Let $\Omega(n)$ denote the number of prime factors of $n$ counted with multiplicity (e.g. $\Omega(9)=2$) and define $$ M(x)=\sum_{n\le x}2^{\Omega(n)},\quad F(s)=\sum_{n\ge1}{2^{\Omega(n)}\over n^s}. $$ It follows from Euler product formula that $F(s)$ can be rewritten as $$ F(s)\zeta^2(s){(1-2^{-s})^2\over1-2^{1-s}}\underbrace{\prod_{p>2}\left(1-{2\over p^s}\right)^{-1}\left(1-{1\over p^s}\right)^2}_{H(s)}, $$ where $H(s)$ is a product that converges absolutely when $\Re(s)>\frac12$. Since it is well known that there exists $c>0$ such that in the region $|t|\ge2,\sigma\ge1-c/\log|t|$ we have $\zeta(\sigma+it)=O(\log|t|)$, I decide to estimate $M(x)$ via contour integration.
Applying Perron's formula, I deduce that for $2\le T\le x,\varepsilon>0,\delta=c(\log T)^{-1},a=1+(\log x)^{-1}$ there is $$ M(x)={1\over2\pi i}\int_{a-iT}^{a+iT}F(s){x^s\over s}\mathrm ds+O\left(x^{1+\varepsilon}\over T\right). $$ To continue, we move the path of integration to $\Re(s)=1-\delta,|t|\le T$ so that $$ M(x)={1\over2\pi i}\oint\limits_{|s-1|=(\log x)^{-1}}F(s){x^s\over s}\mathrm ds+O(x^{1-\delta}\log^3T)+O\left(x^{1+\varepsilon}\over T\right). $$ For the remaining residue integral, using the fact that $$ F(s)={1\over(s-1)^3}{H(1)\over4\log2}[1+O(|s-1)] $$ when $s\to1$, we get $$ M(x)={H(1)\over8\log2}x\log^2x+O(x\log x)+O(x^{1-\delta}\log^3T)+O\left(x^{1+\varepsilon}\over T\right). $$ However, I am not able to choose an appropriate $T$ so that O terms would grow slower than $x\log^2x$.
I wonder how I can proceed to find the remainder of $M(x)$, and elementary methods to this problem is also welcomed!

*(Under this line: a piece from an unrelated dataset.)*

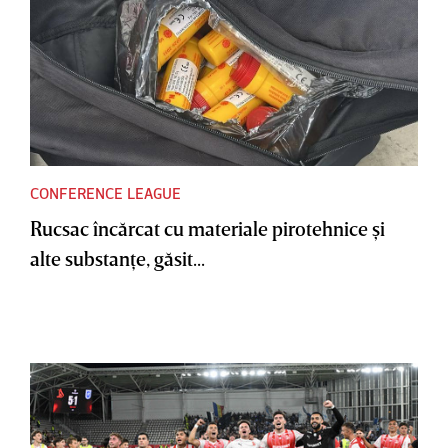
CONFERENCE LEAGUE
Rucsac încărcat cu materiale pirotehnice şi
alte substanţe, găsit...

As we can see from the Dirichlet series. It is natural for us to isolate the even prime factor of $n$: $$ M(x)=\sum_{0\le k\le\log_2x}2^k\sum_{\substack{m\le x/2^k\\m\equiv1(2)}}2^{\Omega(m)}. $$ For the inner sum, we observe its Dirichlet series has the following property: $$ \sum_{\substack{m\ge1\\m\equiv1(2)}}{2^{\Omega(m)}\over m^s}=\prod_{p>2}\left(1-{2\over p^s}\right)^{-1}=\zeta^2(s)(1-2^{-s})^2H(s), $$ where $H(s)$ converges absolutely for $\Re(s)>1/2$. This indicates that if $h(n)$ is characterized by $$ H(s)(1-2^{-s})^2=\sum_{n\ge1}{h(n)\over n^s}, $$ then we see that if $\tau(n)$ denotes the divisor function then $$ 2^{\Omega(m)}=\sum_{n=ab}\tau(a)h(b), $$ so we have \begin{aligned} \sum_{\substack{m\le y\\m\equiv1(2)}}2^{\Omega(m)} &=\sum_{b\le y}h(b)\sum_{a\le y/b}\tau(a) =\sum_{b\le y}h(b)\left[\frac yb\log\frac yb+O\left(\frac yb\right)\right] \\ &=y\log y\sum_{b\le y}{h(b)\over b}+O(y)={H(1)\over4}y\log y+O(y). \end{aligned} Plugging this result back into $M(x)$, we obtain \begin{aligned} M(x) &={H(1)\over4}x\sum_{0\le k\le\log_2x}\log{x\over2^k}+O(x\log x) \\ &={H(1)\over4}x\sum_{0\le k\le\log_2x}(\log x-k\log2)+O(x\log x) \\ &={H(1)\over8\log2}x\log^2x+O(x\log x). \end{aligned}